● **Task brief**:
From the entries below, copy out all lines holding "pixels".

● **Records for processing**:

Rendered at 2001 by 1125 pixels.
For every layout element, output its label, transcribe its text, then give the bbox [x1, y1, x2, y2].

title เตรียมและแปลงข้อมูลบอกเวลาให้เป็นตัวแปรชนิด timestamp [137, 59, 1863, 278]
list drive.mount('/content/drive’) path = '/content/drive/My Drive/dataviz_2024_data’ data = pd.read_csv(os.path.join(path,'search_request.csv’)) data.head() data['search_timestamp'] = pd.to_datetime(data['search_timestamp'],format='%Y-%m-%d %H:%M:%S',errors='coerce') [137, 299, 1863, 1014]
* * *
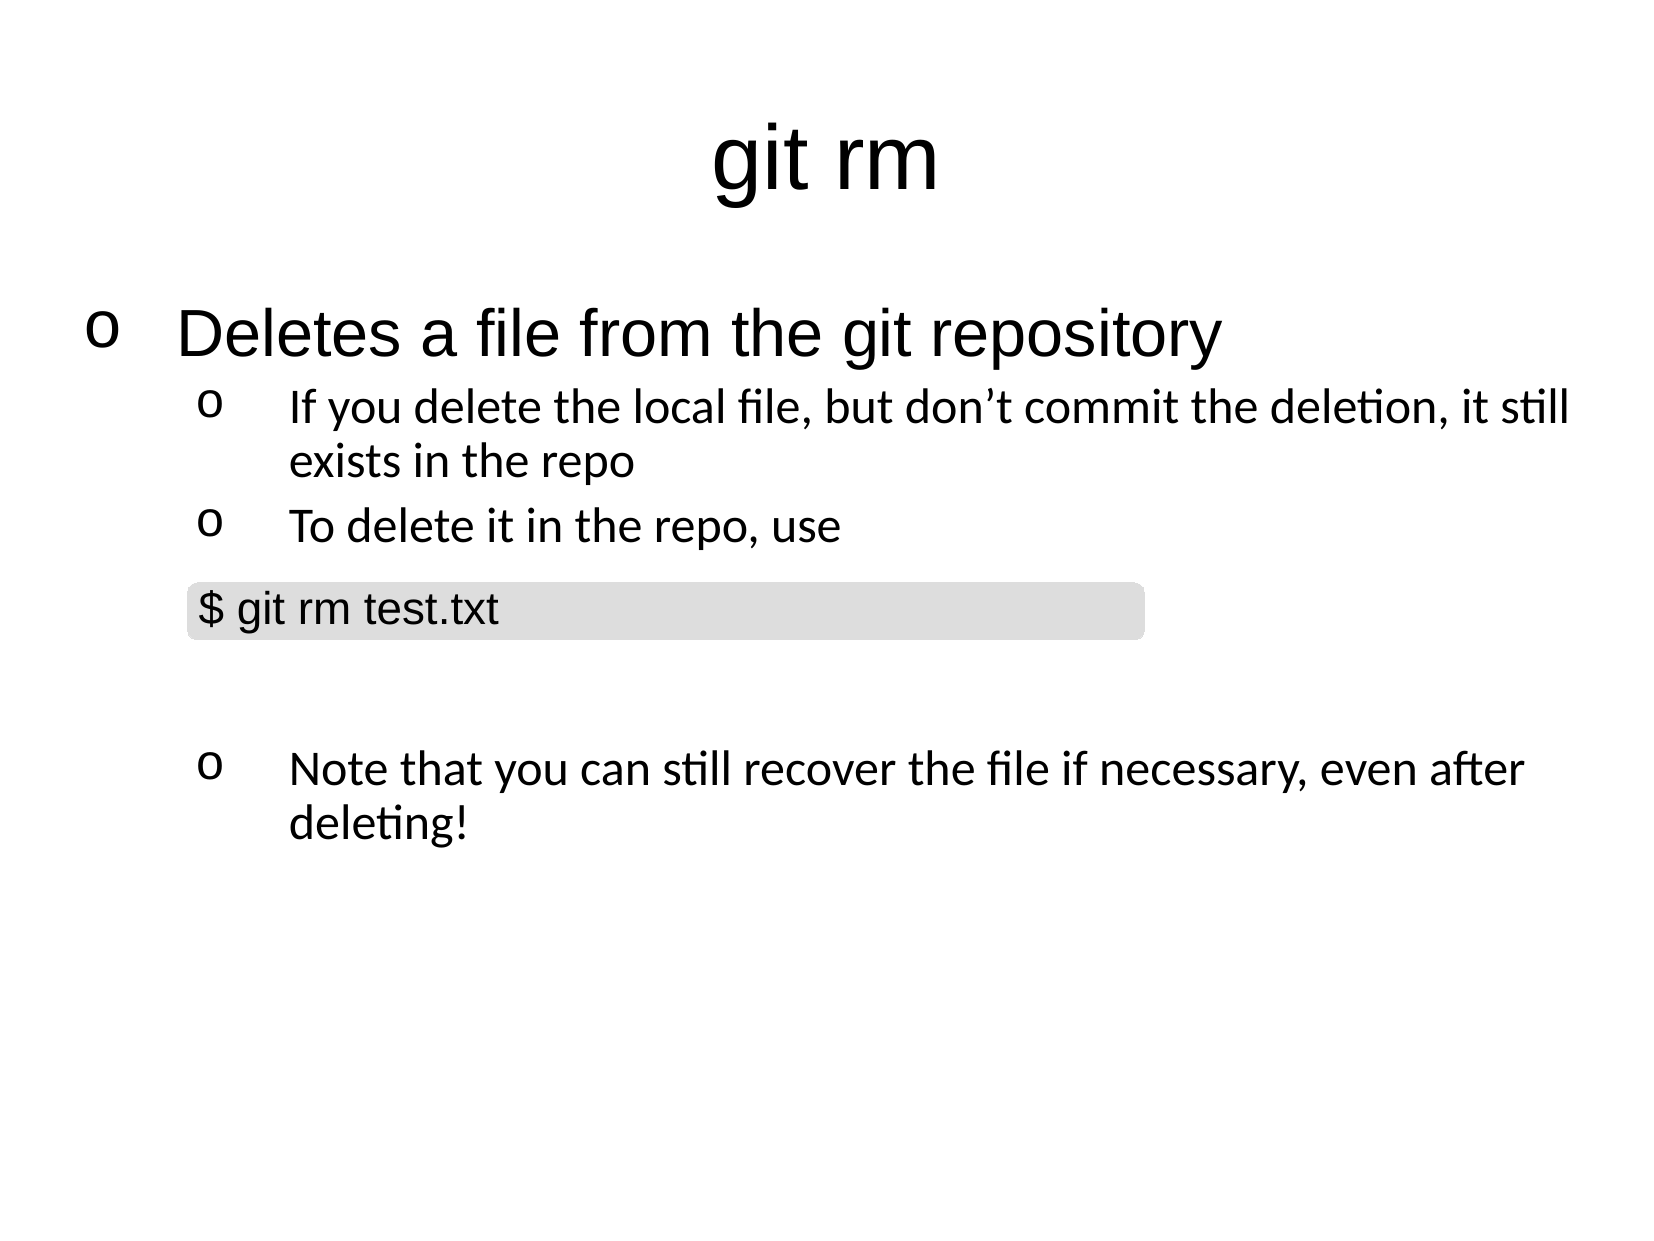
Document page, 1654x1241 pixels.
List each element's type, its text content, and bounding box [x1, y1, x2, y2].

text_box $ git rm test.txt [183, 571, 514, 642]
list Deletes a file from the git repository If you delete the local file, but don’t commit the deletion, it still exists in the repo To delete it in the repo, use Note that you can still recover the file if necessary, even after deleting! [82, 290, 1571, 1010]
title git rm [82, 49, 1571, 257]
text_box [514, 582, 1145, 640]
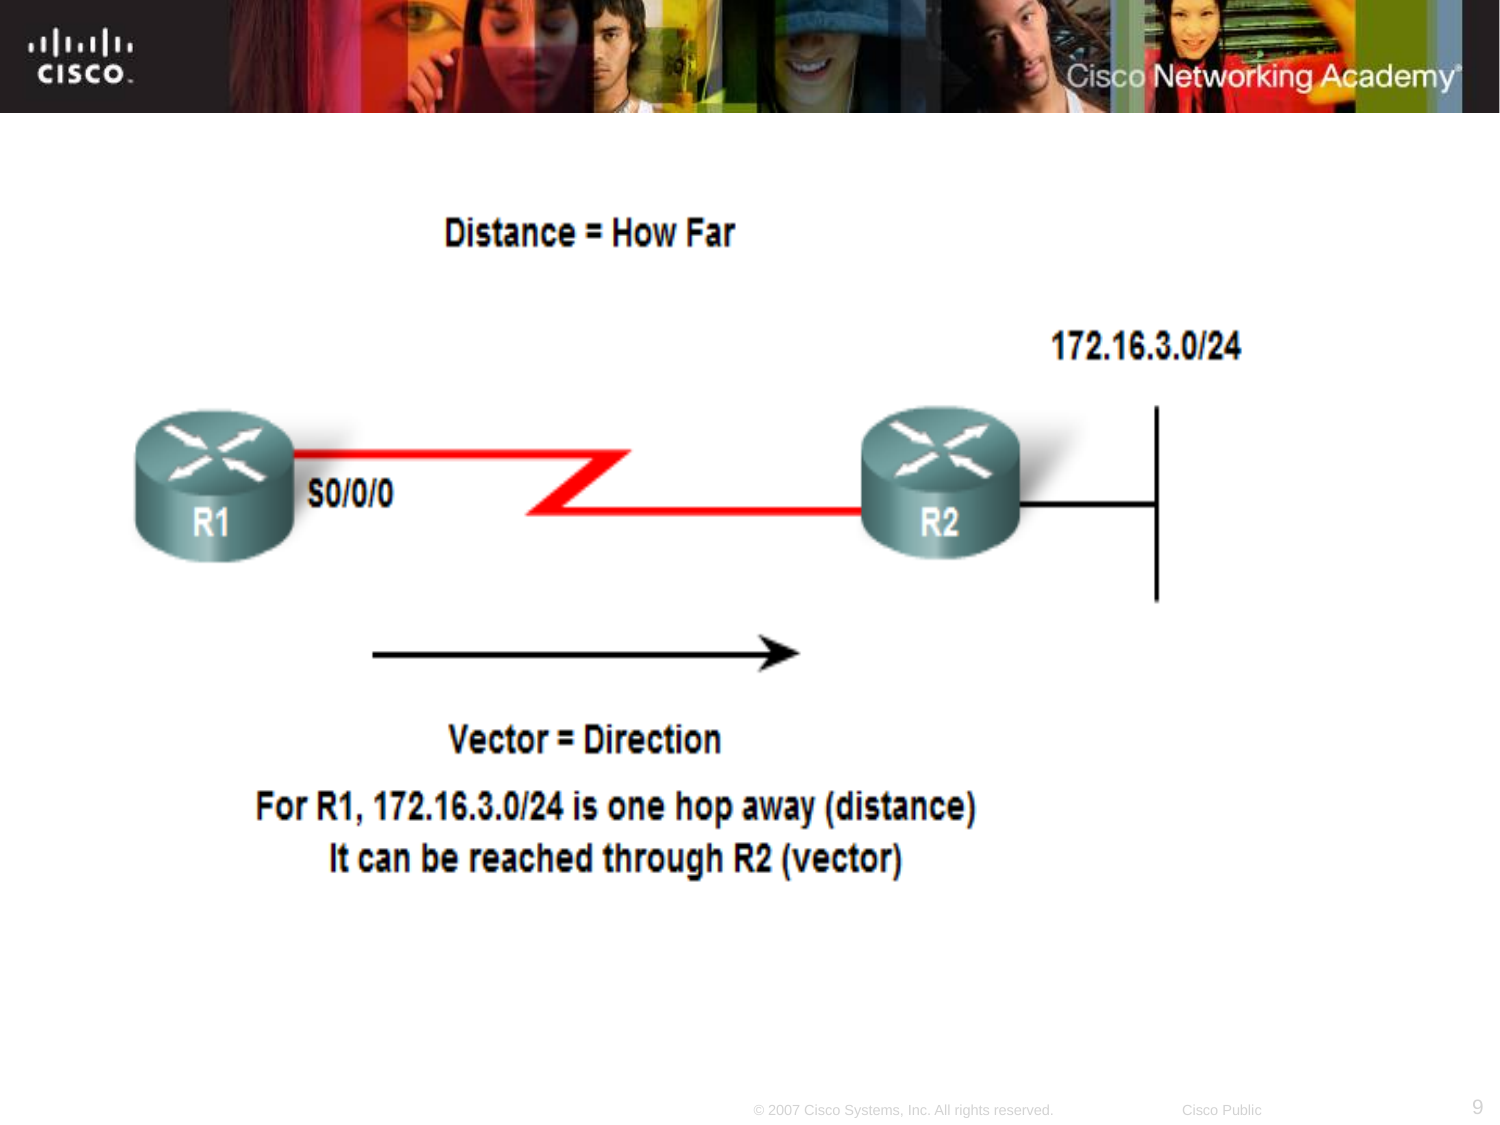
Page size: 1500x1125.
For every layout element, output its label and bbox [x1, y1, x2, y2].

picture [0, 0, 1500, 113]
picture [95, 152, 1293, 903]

● **Exercise result**:
Rendered at 2001 by 1125 pixels.
Document page, 1654x1241 pixels.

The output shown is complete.